▸ TEXTAUSZUG

Isolde Russig kennt den Quohrener Feldgraben noch aus ihrer Kindheit, als er auf dem Land ihrer Eltern zwischen Bühlau und Weißig offen floss. © Matthias Rietschel

Dresden. Für Anwohner und Wanderer ist es ein Stück wiedergewonnene Natur, für Isolde Russig indes ist der wieder freigelegte Quohrener Feldgraben noch viel mehr. Er ermöglicht ihr eine Reise in ihre Kindheit. Bevor der Bach 1972/73 in Rohre unter die Erde gezwängt wurde, damit die Felder in der sozialistischen Landwirtschaft größer und ohne Hindernisse bewirtschaftet werden konnten, bauten Isoldes Eltern, das Bauernehepaar Naumann aus Weißig, dort auf ihrem Land Feldfrüchte an und weideten Kühe an den flachen Hängen des Baches im Fuchstal.

"Ich musste die Kälber mit meinen drei Schwestern immer an anderen Plätzen anpflocken, wenn sie ringsum alles abgefressen hatten. Manchmal wollten die nicht und zogen uns hinterher", erinnert sich die heute 73-Jährige. Im Winter sind die Kinder der umliegenden Häuser auf dem kleinen Teich Schlittschuh gelaufen, der im Fuchstal angestaut wurde. "Ich war sehr traurig, als der Bach unter die Erde kam. Es war eine fast idyllische Landschaft, die plötzlich verschwunden war", erinnert sich Isolde Russig.

Umso größer war ihre Freude, als das Dresdner Umweltamt auf sie als Teil einer Erbengemeinschaft zugekommen war mit den Plänen, den Quohrener Feldgraben und den nur wenige Meter entfernten Weißiger Wiesengraben-Ost wieder offenzulegen.

▸ DIE AUFGABEN
• 1. Warum wurde der Quohrener Feldgraben 1972/73 in Rohre unter die Erde verlegt? Antworte anhand des Textauszugs in ein bis drei Sätzen.
• 2. Prüfe für jede Aussage, ob sie mit dem Textauszug übereinstimmt. Antworte jeweils mit Ja oder Nein und zitiere die entscheidenden Worte wörtlich.
(a) Isolde Russig hatte drei Schwestern.
(b) Die Eltern von Isolde Russig stammten aus Bühlau.
(c) Das Umweltamt plante, nur den Quohrener Feldgraben wieder offenzulegen.
• 3. Nenne alle Orts- und Flurnamen, die im Textauszug vorkommen. Gewässernamen zählen nicht dazu.

▸ BEREITGESTELLTES MATERIAL
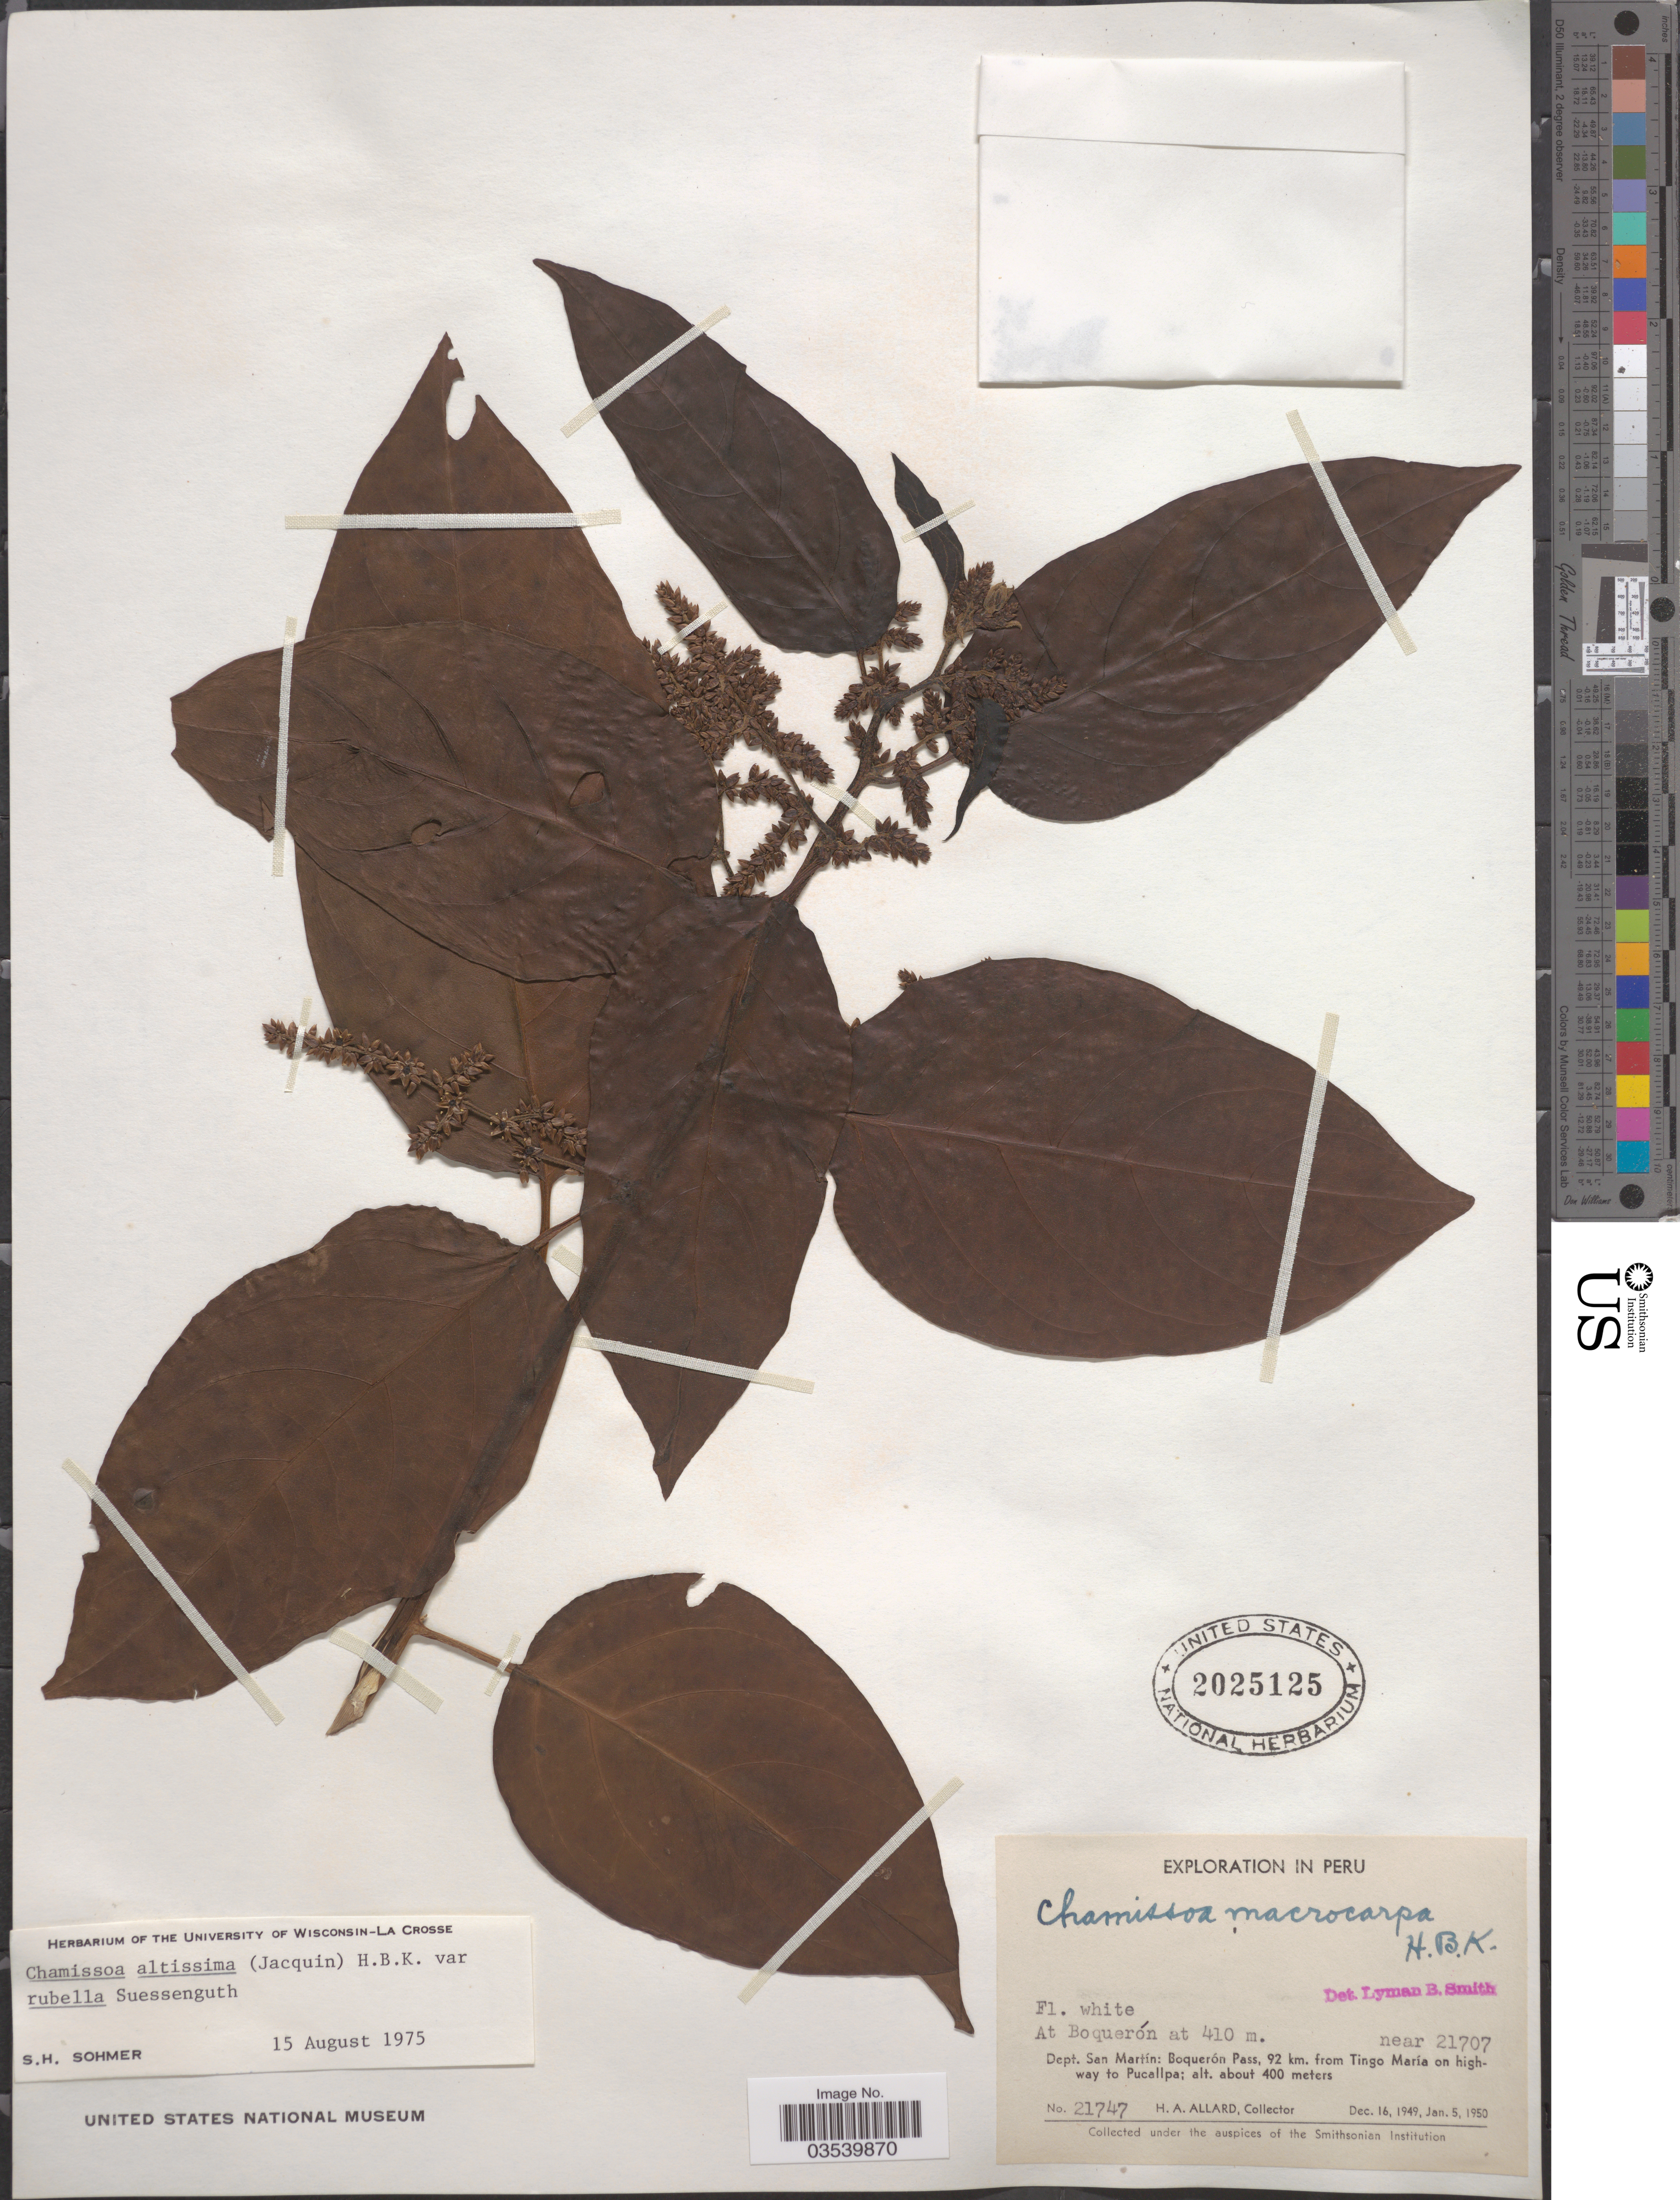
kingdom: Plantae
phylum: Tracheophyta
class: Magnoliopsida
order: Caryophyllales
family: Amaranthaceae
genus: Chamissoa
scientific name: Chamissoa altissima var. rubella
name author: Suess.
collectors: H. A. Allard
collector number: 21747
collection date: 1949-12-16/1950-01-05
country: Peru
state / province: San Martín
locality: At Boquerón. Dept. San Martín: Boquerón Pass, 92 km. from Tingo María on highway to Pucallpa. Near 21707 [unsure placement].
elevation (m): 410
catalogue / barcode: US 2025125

▸ LÖSUNGEN
• 1. Der Bach kam in Rohre unter die Erde, damit die Felder in der sozialistischen Landwirtschaft größer wurden. Zugleich sollten sie sich ohne Hindernisse bewirtschaften lassen.

• 2.
(a) Ja: „mit meinen drei Schwestern“
(b) Nein: „das Bauernehepaar Naumann aus Weißig“
(c) Nein: „den Quohrener Feldgraben und den nur wenige Meter entfernten Weißiger Wiesengraben-Ost wieder offenzulegen“

• 3. Dresden, Bühlau, Weißig, Fuchstal